**What you have to do:**
Every line that contains "données" must be located and copied from the data.

**Available records:**

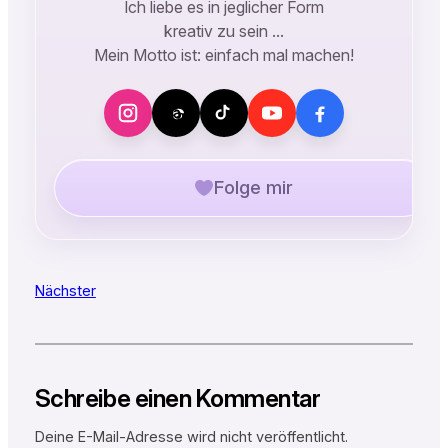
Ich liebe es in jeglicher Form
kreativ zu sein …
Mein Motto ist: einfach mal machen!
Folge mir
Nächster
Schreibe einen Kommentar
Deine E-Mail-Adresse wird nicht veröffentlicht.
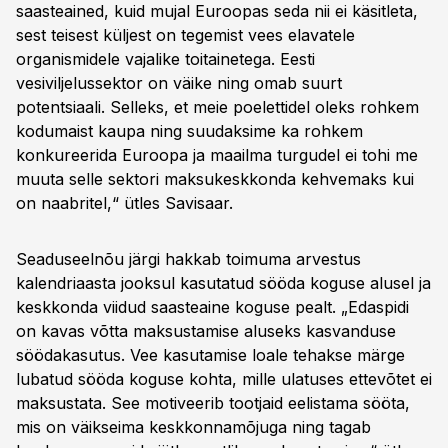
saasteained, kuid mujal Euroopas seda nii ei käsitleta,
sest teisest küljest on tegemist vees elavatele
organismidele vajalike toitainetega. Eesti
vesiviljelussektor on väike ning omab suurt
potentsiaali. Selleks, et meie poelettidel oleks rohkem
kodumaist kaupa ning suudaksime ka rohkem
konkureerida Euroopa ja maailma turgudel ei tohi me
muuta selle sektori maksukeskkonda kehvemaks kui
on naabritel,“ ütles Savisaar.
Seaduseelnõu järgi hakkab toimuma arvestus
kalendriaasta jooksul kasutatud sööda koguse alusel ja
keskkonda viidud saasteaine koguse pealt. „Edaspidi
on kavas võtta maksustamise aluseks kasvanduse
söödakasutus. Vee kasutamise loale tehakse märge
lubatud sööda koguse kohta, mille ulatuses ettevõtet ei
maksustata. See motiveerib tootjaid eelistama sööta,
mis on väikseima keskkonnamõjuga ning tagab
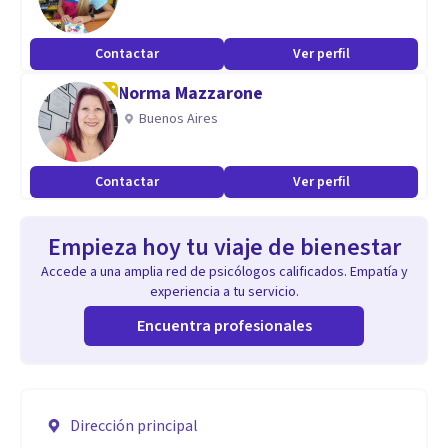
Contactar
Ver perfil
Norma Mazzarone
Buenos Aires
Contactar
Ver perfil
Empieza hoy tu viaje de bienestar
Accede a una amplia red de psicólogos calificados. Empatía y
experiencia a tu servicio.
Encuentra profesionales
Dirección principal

---

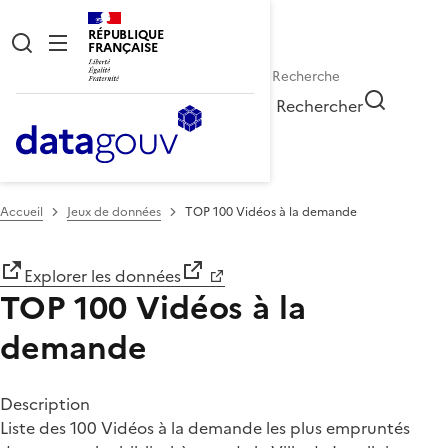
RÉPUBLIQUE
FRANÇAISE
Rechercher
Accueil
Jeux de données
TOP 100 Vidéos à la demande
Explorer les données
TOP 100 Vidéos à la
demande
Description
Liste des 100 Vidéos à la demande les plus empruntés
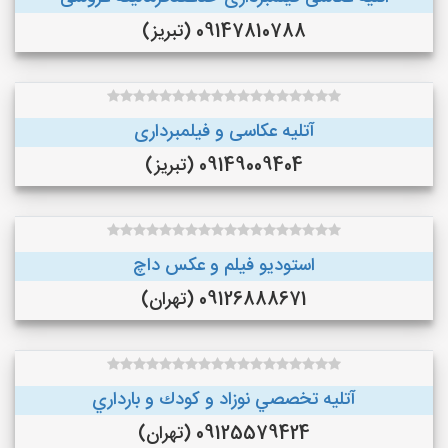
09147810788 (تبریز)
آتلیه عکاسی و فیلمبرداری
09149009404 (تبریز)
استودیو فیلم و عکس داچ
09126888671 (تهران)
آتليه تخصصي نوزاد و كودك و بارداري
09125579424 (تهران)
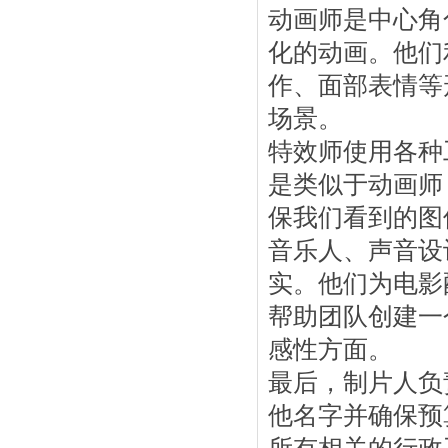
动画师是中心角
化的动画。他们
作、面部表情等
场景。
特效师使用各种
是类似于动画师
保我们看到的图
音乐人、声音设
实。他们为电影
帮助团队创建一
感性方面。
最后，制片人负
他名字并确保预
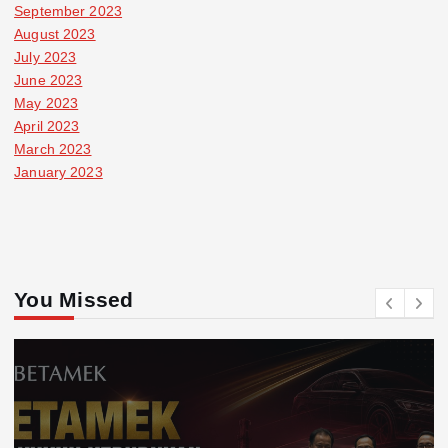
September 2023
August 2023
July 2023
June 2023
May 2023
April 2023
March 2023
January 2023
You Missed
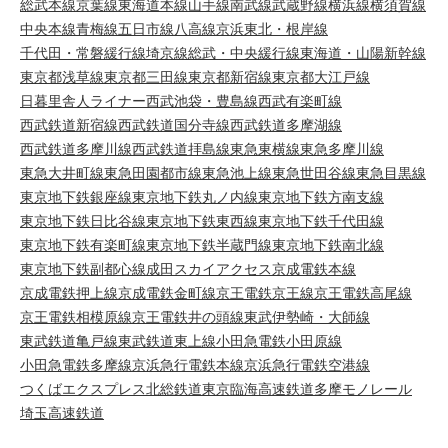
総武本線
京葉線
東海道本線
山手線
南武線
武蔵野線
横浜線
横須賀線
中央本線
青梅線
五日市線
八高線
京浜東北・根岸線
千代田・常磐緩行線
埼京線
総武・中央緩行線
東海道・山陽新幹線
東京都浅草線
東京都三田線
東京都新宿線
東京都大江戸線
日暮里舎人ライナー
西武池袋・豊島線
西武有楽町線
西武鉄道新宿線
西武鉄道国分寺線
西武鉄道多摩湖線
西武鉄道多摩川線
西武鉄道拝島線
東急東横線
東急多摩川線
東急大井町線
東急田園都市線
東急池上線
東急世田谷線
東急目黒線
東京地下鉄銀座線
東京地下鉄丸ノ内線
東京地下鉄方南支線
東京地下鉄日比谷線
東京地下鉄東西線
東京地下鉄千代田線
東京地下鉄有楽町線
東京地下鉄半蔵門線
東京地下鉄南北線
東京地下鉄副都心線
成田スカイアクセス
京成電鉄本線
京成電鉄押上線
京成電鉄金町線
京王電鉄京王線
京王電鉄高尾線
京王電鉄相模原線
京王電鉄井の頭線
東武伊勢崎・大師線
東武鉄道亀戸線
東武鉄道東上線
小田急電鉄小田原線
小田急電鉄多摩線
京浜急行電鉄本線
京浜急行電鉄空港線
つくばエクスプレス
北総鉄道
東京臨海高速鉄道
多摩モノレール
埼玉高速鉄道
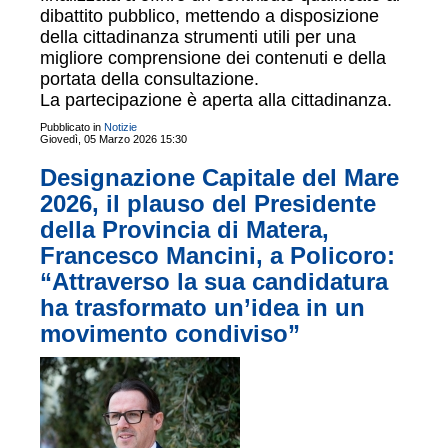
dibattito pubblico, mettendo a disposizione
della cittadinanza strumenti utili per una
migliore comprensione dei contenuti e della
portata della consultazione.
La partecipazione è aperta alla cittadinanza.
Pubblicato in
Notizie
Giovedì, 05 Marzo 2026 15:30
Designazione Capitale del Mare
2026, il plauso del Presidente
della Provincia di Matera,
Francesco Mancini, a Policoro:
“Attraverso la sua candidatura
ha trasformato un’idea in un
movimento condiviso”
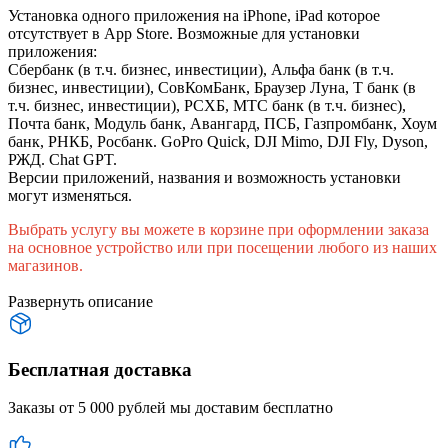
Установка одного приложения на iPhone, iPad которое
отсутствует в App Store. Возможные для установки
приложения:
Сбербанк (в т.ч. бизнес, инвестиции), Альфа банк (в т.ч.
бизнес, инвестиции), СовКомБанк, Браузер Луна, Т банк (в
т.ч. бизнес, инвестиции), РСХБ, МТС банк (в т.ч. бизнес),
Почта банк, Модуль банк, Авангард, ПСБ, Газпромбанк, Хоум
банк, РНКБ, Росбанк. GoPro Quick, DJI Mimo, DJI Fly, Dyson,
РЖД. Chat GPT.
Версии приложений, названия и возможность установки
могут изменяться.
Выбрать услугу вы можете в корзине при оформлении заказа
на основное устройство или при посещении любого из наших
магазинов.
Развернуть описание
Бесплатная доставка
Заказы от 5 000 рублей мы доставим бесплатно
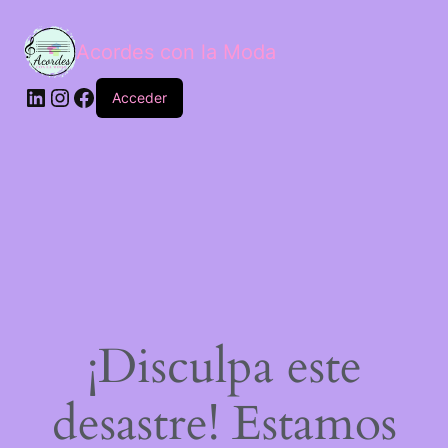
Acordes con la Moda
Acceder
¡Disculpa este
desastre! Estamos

**Answer for the task:**
Jeux de données
Explorer les données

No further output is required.